Recently, as a result of my current research project —an edition and translation of al-Maqrizi’s fifteenth-century chronicle al-Suluk for the Ayyubid period (1171-1193) — I have been pondering issues related to Optical Character Recognition (OCR). Part of my work involves investigating from where al-Maqrizi took the material that he recycled (or plagiarized, if we’re being wholly accurate) for his chronicle. This, in itself, is a comparatively easy process: the computer can compare a PDF of the edition to vast chunks of texts scraped from the web. This is something that the computer can perform without too much difficulty, as the large size of text-chunks means that it can find them fairly easily. (Here, I must thank Sarah Savant of the Kitab project for her help with this).
Yet, an important question that remains for me relates to the extent to which OCR can be relied upon to locate smaller items of text, such as single words. If I wanted to locate all the examples of an individual word within a lengthy Arabic text whose only form was a photograph of a comparatively old printed edition, how easy would that be? Used to find single words or short phrases, OCR operates rather like an index in a book. It can hugely enhance the ability of the researcher to investigate the text in question if it is reliable; if not, it can actually prove a hindrance and risk producing results that are not just inaccurate but also misleading.
Being a script that is printed in a rather cursive form, Arabic in particular, along with similar scripts such as Persian, has several OCR-related issues to consider. One of these is the different shapes of the letters, depending on whether it is at the start, in the middle, or at the end of a word. That, however, has a fairly easy solution; train the computer to see each form as a different version of the same letter, much as humans do.
Another issue is related to Arabic’s root system. Let us imagine that one was researching a particular topic, such as the perennially popular issue of jihad. To investigate it properly one would not only have to search for all examples of that specific word (in Arabic: جهاد) across a corpus but also all related terms, i.e. all instances in which the radicals د-ه-ج appear, in that order. Thus, all forms of the base verb جهد would have to be included, as would all forms related to the noun and all adjectival forms.
In this particular case, there would appear to be a simple solution: make the software search for any words in which the base radicals appear in that order, no matter what other letters may appear within the same word. This would solve the problem with the term jihad, but a larger issue becomes apparent when searching for words whose radicals are letters that also appear regularly prefixes or suffixes, such as mim, ta, kaf, and nun. In such circumstances, the software could pick out a large amount of irrelevant material.
Yet there is another, larger issue, and one that is not unique to Arabic script: the accuracy of the OCR software. Looking at statements from both publishers’ marketing departments and software developers it can often seem as if OCR accuracy is essentially a binary issue: either the OCR software works or it does not. This may be the case for scripts originally developed on computers, via Word documents or likewise, but it is not the case for material that originates from before the digital age, and which has been digitized subsequently through photography. For this material, the OCR can be very hit-and-miss, depending on a variety of factors, including the clarity of the original script (something particularly acute when dealing with manuscripts), quality of the photographs, and consistency of Arabic letter shapes across multiple sources (particularly the case with letters that can be printed in various ways, such as mim and ha).
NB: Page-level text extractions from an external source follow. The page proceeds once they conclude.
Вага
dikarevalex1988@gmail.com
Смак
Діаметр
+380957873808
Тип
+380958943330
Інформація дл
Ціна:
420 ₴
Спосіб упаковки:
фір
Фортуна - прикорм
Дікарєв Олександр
To put into perspective the issues involved, several years ago I was working at a publisher to develop an Arabic-language OCR tool in liaison with a company based in Egypt. This took a considerable amount of development and was extremely tricky, but the most revealing aspect was the discussions within the publisher at the time, particularly as to the acceptable accuracy level of the OCR software. At one point, it was suggested that 40% could be. In the end, it was deemed insufficient, and 70% was the eventual target accuracy. Whether or not the publisher ever reached that target is something I do not know because I left in the middle of the investigation, but, even if it did, 70% accuracy means that 30% of the time the OCR would be missing the keywords being searched for. If, for example, a book index missed the information 30% of the time I would consider it of little use for scholarly research, and yet OCR is used by many scholars without an assessment of the efficacy.
What can be done? I think that firstly, there should be much more clarity from both developers and scholars as to the accuracy, or lack thereof, of the OCR being used within a software program or a specific project today. What to do about it in terms of software development, though, is a bigger question. Because of the multiple issues that are encountered across a corpus of texts it is not something that will prove tricky to solve, and I have not seen anything to make me believe improvements will be made in the near future.
Perhaps the solution to this lies in machine learning. At this point, though, I will end this post because machine learning is a software development issue beyond me. Pondering this particular problem, though, has left me rather concerned as to the scholarliness of any research based on mass OCR-captured data and where it can – and cannot – take us.